Click here for more information and the application form.

2. Spindle orientation in the developing fly embryo: a joint mathematical-experimental approach

Scheme: SWBio DTP (BBSRC-funded)

Closing date: Monday 5th December 2022

Overview: During this PhD, you will investigate how cells formed from the first few divisions of the fertilised egg orientate themselves. You will use a multidisciplinary approach that combines mathematical modelling, computer simulations, light sheet microscopy and image analysis to answer these questions in the fruit fly. This will allow you to learn a wide range of different skills and techniques, ideal for a future career in academia or elsewhere. You are not expected to already know both mathematical modelling and wet-lab techniques; full training will be provided in both areas during the PhD.

Objectives. 1. Design a three-dimensional mathematical model of mitotic spindle orientation. This will be based on the famous Ising model of interacting spins from physics. These models will be simulated and analysed using MATLAB and/or C++. 2. Use our brand new, state-of-the-art light sheet microscope to obtain images of the developing Drosophila embryo. 3. Develop image analysis software to automatically extract the spindle orientation. This will then be able to inform both the mathematical modelling in part 1 and the experiments in part 2. 4. Apply the model to the oriented cell divisions of the Drosophila larval testes niche. This interplay between experiment and modelling is a key part of this project and will make for a truly exciting PhD.

Click here for more information and the application form.
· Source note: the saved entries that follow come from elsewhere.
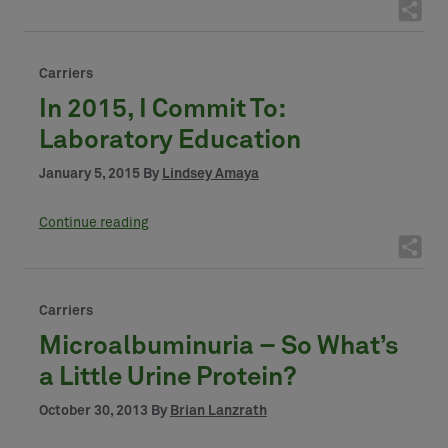
Carriers
In 2015, I Commit To:
Laboratory Education
January 5, 2015 By
Lindsey Amaya
Continue reading
Carriers
Microalbuminuria – So What’s
a Little Urine Protein?
October 30, 2013 By
Brian Lanzrath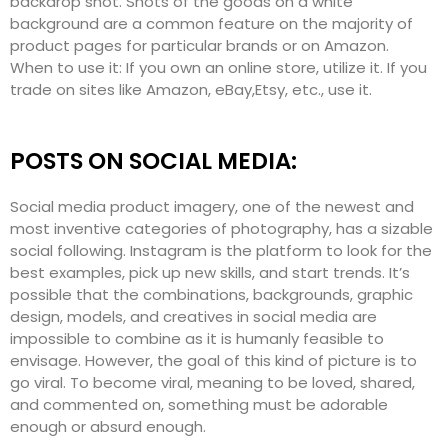
backdrop shot. Shots of the goods on a white
background are a common feature on the majority of
product pages for particular brands or on Amazon.
When to use it: If you own an online store, utilize it. If you
trade on sites like Amazon, eBay,Etsy, etc., use it.
POSTS ON SOCIAL MEDIA:
Social media product imagery, one of the newest and
most inventive categories of photography, has a sizable
social following. Instagram is the platform to look for the
best examples, pick up new skills, and start trends. It’s
possible that the combinations, backgrounds, graphic
design, models, and creatives in social media are
impossible to combine as it is humanly feasible to
envisage. However, the goal of this kind of picture is to
go viral. To become viral, meaning to be loved, shared,
and commented on, something must be adorable
enough or absurd enough.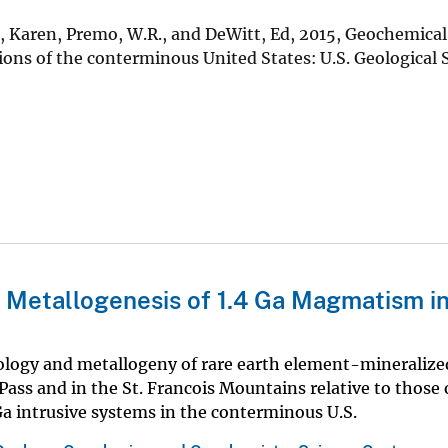
d, Karen, Premo, W.R., and DeWitt, Ed, 2015, Geochemica
ions of the conterminous United States: U.S. Geological 
 Metallogenesis of 1.4 Ga Magmatism in
rology and metallogeny of rare earth element-mineralize
ass and in the St. Francois Mountains relative to those 
Ga intrusive systems in the conterminous U.S.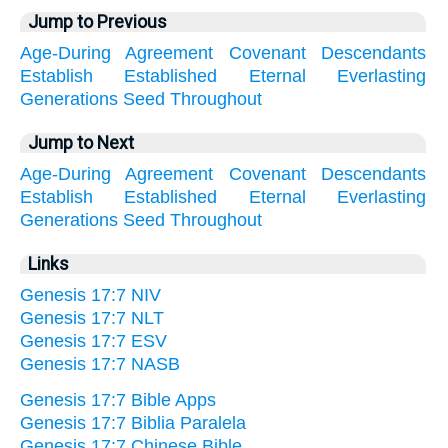
Jump to Previous
Age-During
Agreement
Covenant
Descendants
Establish
Established
Eternal
Everlasting
Generations
Seed
Throughout
Jump to Next
Age-During
Agreement
Covenant
Descendants
Establish
Established
Eternal
Everlasting
Generations
Seed
Throughout
Links
Genesis 17:7 NIV
Genesis 17:7 NLT
Genesis 17:7 ESV
Genesis 17:7 NASB
Genesis 17:7 Bible Apps
Genesis 17:7 Biblia Paralela
Genesis 17:7 Chinese Bible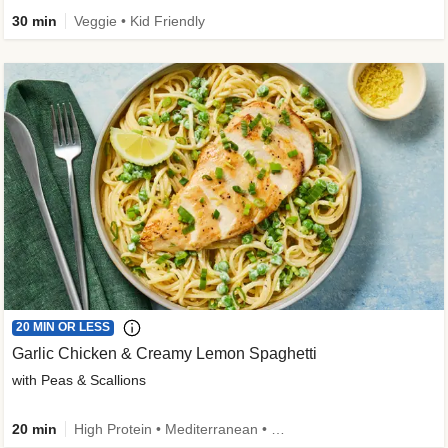
30 min
Veggie • Kid Friendly
20 MIN OR LESS
Garlic Chicken & Creamy Lemon Spaghetti
with Peas & Scallions
20 min
High Protein • Mediterranean • High Fiber • Quick • Easy Prep • Low Added Sugar • Kid Friendly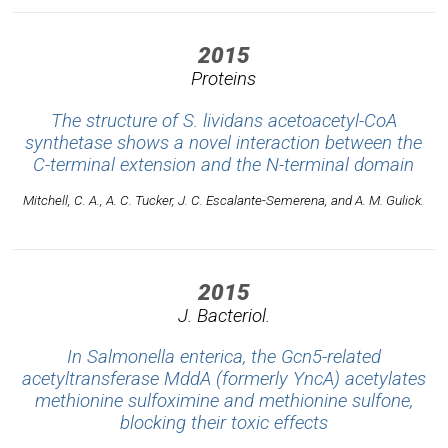
2015
Proteins
The structure of S. lividans acetoacetyl-CoA
synthetase shows a novel interaction between the
C-terminal extension and the N-terminal domain
Mitchell, C. A., A. C. Tucker, J. C. Escalante-Semerena, and A. M. Gulick.
2015
J. Bacteriol.
In Salmonella enterica, the Gcn5-related
acetyltransferase MddA (formerly YncA) acetylates
methionine sulfoximine and methionine sulfone,
blocking their toxic effects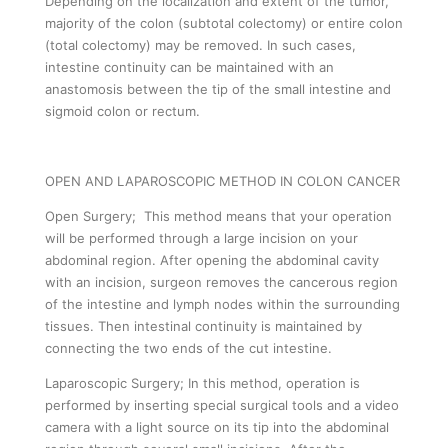
Depending on the localization and extent of the tumor,
majority of the colon (subtotal colectomy) or entire colon
(total colectomy) may be removed. In such cases,
intestine continuity can be maintained with an
anastomosis between the tip of the small intestine and
sigmoid colon or rectum.
OPEN AND LAPAROSCOPIC METHOD IN COLON CANCER
Open Surgery; This method means that your operation
will be performed through a large incision on your
abdominal region. After opening the abdominal cavity
with an incision, surgeon removes the cancerous region
of the intestine and lymph nodes within the surrounding
tissues. Then intestinal continuity is maintained by
connecting the two ends of the cut intestine.
Laparoscopic Surgery; In this method, operation is
performed by inserting special surgical tools and a video
camera with a light source on its tip into the abdominal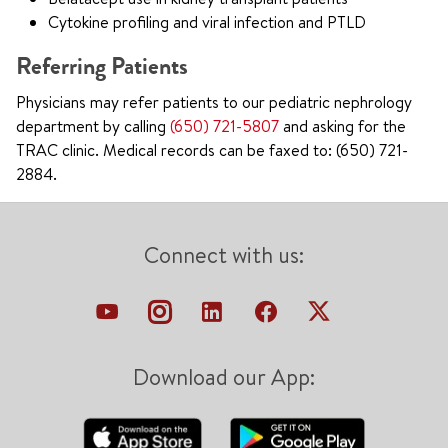
Cytokine profiling and viral infection and PTLD
Referring Patients
Physicians may refer patients to our pediatric nephrology
department by calling
(650) 721-5807
and asking for the
TRAC clinic. Medical records can be faxed to: (650) 721-
2884.
Connect with us:
Download our App: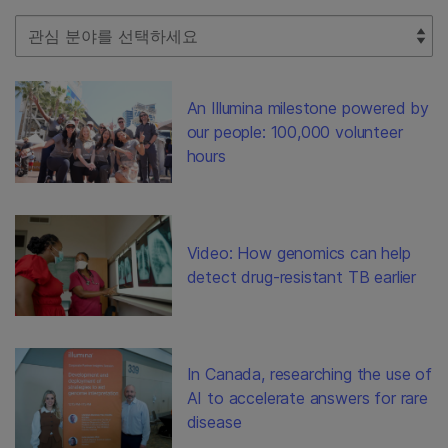
Select Filter
An Illumina milestone powered by
our people: 100,000 volunteer
hours
Video: How genomics can help
detect drug-resistant TB earlier
In Canada, researching the use of
AI to accelerate answers for rare
disease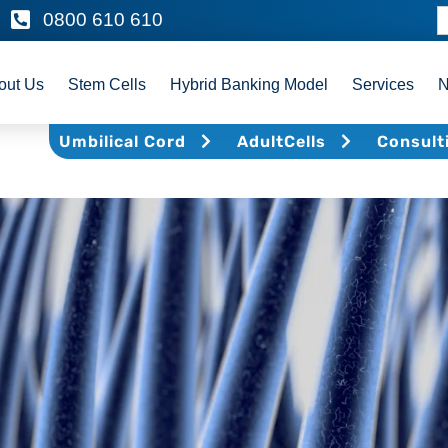
0800 610 610
out Us
Stem Cells
Hybrid Banking Model
Services
Umbilical Cord
AdultCells
Consult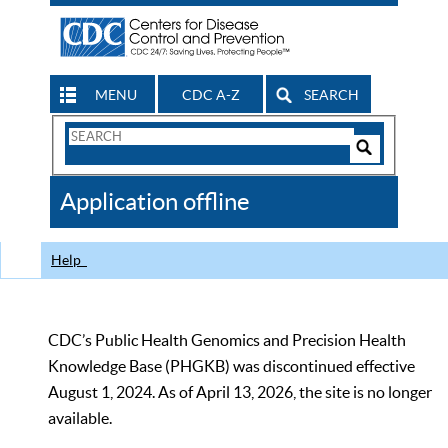
MENU
CDC A-Z
SEARCH
Search
Form
Search
Controls
The
Application offline
CDC
Help
CDC’s Public Health Genomics and Precision Health
Knowledge Base (PHGKB) was discontinued effective
August 1, 2024. As of April 13, 2026, the site is no longer
available.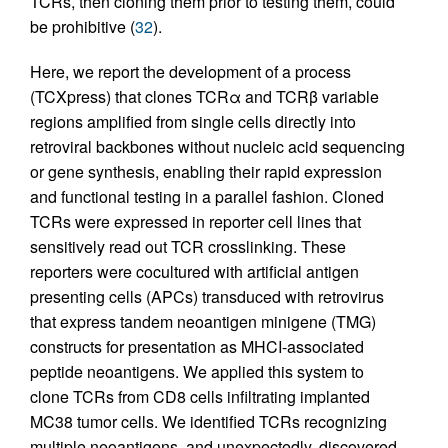
TCRs, then cloning them prior to testing them, could
be prohibitive (
32
).
Here, we report the development of a process
(TCXpress) that clones TCRα and TCRβ variable
regions amplified from single cells directly into
retroviral backbones without nucleic acid sequencing
or gene synthesis, enabling their rapid expression
and functional testing in a parallel fashion. Cloned
TCRs were expressed in reporter cell lines that
sensitively read out TCR crosslinking. These
reporters were cocultured with artificial antigen
presenting cells (APCs) transduced with retrovirus
that express tandem neoantigen minigene (TMG)
constructs for presentation as MHCI-associated
peptide neoantigens. We applied this system to
clone TCRs from CD8 cells infiltrating implanted
MC38 tumor cells. We identified TCRs recognizing
multiple neoantigens, and unexpectedly, discovered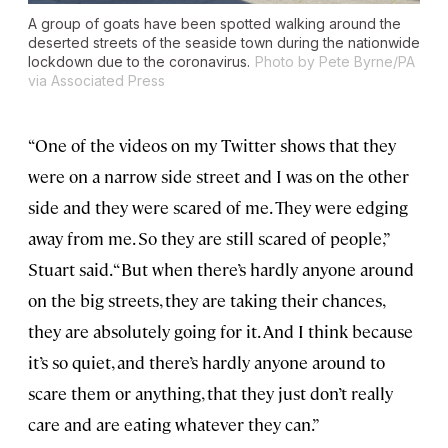
A group of goats have been spotted walking around the
deserted streets of the seaside town during the nationwide
lockdown due to the coronavirus.
Photo by Pete Byrne/PA
via Associated Press
“One of the videos on my Twitter shows that they
were on a narrow side street and I was on the other
side and they were scared of me. They were edging
away from me. So they are still scared of people,”
Stuart said. “But when there’s hardly anyone around
on the big streets, they are taking their chances,
they are absolutely going for it. And I think because
it’s so quiet, and there’s hardly anyone around to
scare them or anything, that they just don’t really
care and are eating whatever they can.”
Other possible PhD projects

Some examples of possible PhD project ideas:

  • Simulations of early embryogenesis
  • Mathematical modelling of cell shape across organisms
  • Models of engulfment during phagocytosis
  • Simulations of the dynamics of peroxisome shape
  • Quantitative understanding of the plant response to fungal attack
  • Machine learning to identify microglial state
  • Image analysis of filamentous fungi

Current group members

The group currently includes:

  • Jim Lees – MRC-funded Postdoctoral Research Fellow – working on “The Fundamentals of Phagocytosis: Integrating Theoretical Models and Experiments”
  • Jordan Hembrow – PhD student – working on “Mathematical modelling of phytopathogen-targeted secretion pathways”
  • Peyman Shadmani – PhD student – working on “Models of cell shape during phagocytosis”
  • Alaina Cockerell – PhD student – working on “Simulation of human blastocyst development”
  • Sophie Nye – PhD student – working on understanding and modelling fungal growth
  • Amber Connerton – PhD student – working on “The role of Rho GTPases in plant immunity”
  • Victoria Armer – PhD student – working on “Exploring communication mechanisms between fungal pathogens and plant cells”
  • Ifeoma Nwabufo – Master’s student – working on a machine learning approach to identifying microglial state

Funding

We are grateful for funding from the MRC, BBSRC and Wellcome Trust.